Render the data from the line containing "令狐冲没内力都可以使出破箭式，速度比内力高强的的人还快有什么奇怪？" through the line containing "这事最好的解释就是，令狐冲根", both included, as a Markdown table with the columns Row and Content. Number each line and leave out blank lines.
-- Opening Marker --
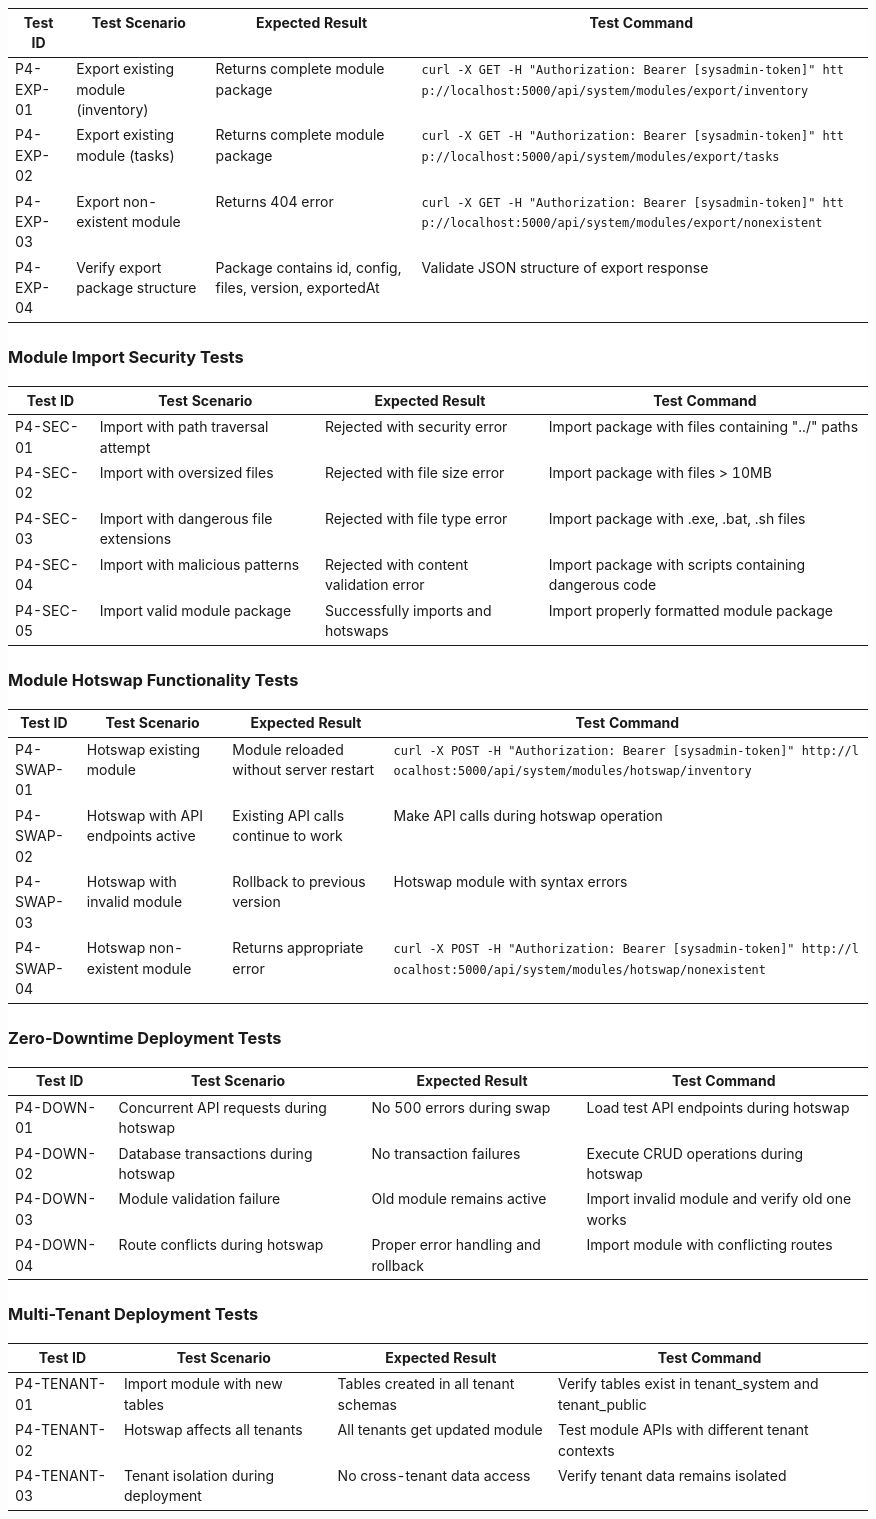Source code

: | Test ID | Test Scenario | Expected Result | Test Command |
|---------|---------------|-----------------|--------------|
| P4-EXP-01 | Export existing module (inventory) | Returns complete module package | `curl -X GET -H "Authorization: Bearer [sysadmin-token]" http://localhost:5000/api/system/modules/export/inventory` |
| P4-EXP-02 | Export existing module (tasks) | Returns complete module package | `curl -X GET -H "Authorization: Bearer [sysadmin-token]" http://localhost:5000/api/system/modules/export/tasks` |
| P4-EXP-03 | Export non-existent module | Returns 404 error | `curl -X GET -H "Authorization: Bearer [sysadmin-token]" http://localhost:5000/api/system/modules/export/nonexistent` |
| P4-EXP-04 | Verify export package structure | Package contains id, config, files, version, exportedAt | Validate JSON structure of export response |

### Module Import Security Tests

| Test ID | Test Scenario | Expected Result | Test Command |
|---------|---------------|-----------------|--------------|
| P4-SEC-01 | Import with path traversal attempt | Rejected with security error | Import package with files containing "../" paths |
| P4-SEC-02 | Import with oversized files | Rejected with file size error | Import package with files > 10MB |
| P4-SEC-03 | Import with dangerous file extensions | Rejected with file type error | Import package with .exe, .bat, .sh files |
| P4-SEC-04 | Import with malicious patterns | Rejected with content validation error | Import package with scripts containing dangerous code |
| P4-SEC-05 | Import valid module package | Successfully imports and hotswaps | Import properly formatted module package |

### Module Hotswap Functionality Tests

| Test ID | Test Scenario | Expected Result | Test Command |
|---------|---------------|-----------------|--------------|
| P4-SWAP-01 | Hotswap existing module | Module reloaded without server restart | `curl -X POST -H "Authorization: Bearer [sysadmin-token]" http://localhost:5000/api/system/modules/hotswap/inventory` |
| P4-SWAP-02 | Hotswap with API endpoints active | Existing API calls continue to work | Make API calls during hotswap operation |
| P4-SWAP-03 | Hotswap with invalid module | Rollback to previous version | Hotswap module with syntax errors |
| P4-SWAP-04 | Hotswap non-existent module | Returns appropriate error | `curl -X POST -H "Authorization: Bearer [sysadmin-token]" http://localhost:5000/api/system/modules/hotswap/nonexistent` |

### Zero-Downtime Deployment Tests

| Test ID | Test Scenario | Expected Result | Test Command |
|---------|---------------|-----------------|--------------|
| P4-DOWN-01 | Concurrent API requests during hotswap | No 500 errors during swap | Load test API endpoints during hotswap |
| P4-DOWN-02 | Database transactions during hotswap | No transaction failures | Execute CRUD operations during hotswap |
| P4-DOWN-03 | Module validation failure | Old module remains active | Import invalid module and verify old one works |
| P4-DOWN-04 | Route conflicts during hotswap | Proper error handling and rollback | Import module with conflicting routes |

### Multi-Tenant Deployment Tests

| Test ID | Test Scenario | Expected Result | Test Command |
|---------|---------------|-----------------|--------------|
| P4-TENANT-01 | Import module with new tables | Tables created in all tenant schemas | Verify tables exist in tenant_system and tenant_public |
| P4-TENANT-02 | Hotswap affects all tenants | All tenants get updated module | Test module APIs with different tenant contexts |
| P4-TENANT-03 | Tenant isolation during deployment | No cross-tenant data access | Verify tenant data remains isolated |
-- Closing Marker --
-- Opening Marker --
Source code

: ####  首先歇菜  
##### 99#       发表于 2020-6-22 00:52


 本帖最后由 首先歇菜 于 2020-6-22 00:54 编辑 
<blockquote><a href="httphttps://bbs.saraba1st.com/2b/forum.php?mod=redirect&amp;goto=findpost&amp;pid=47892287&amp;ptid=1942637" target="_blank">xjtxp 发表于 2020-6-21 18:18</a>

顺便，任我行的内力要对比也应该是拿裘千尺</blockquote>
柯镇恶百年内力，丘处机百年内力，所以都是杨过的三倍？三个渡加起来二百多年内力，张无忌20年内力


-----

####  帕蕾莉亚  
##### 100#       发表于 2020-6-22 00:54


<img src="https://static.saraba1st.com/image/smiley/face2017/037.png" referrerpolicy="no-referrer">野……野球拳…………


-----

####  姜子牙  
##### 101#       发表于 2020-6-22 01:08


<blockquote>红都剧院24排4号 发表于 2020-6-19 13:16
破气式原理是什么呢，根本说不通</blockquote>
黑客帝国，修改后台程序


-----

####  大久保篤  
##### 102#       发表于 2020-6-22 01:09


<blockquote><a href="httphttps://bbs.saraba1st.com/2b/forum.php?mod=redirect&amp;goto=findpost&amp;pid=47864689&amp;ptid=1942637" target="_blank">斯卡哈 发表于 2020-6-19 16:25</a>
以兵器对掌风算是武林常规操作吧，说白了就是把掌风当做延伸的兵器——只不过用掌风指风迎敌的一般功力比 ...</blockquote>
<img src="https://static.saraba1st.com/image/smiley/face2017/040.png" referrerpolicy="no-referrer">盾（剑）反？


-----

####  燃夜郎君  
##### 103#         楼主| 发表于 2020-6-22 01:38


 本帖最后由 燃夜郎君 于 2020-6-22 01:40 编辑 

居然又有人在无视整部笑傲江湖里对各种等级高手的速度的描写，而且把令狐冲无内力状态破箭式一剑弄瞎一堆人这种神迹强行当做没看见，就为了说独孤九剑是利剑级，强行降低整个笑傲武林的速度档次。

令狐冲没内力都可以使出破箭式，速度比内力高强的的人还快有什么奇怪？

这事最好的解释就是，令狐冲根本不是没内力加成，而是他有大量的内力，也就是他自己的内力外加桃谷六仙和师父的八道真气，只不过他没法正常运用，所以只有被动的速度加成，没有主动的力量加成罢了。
-- Closing Marker --
__Worked solution__
| Row | Content |
|---|---|
| 1 | 令狐冲没内力都可以使出破箭式，速度比内力高强的的人还快有什么奇怪？ |
| 2 | 这事最好的解释就是，令狐冲根本不是没内力加成，而是他有大量的内力，也就是他自己的内力外加桃谷六仙和师父的八道真气，只不过他没法正常运用，所以只有被动的速度加成，没有主动的力量加成罢了。 |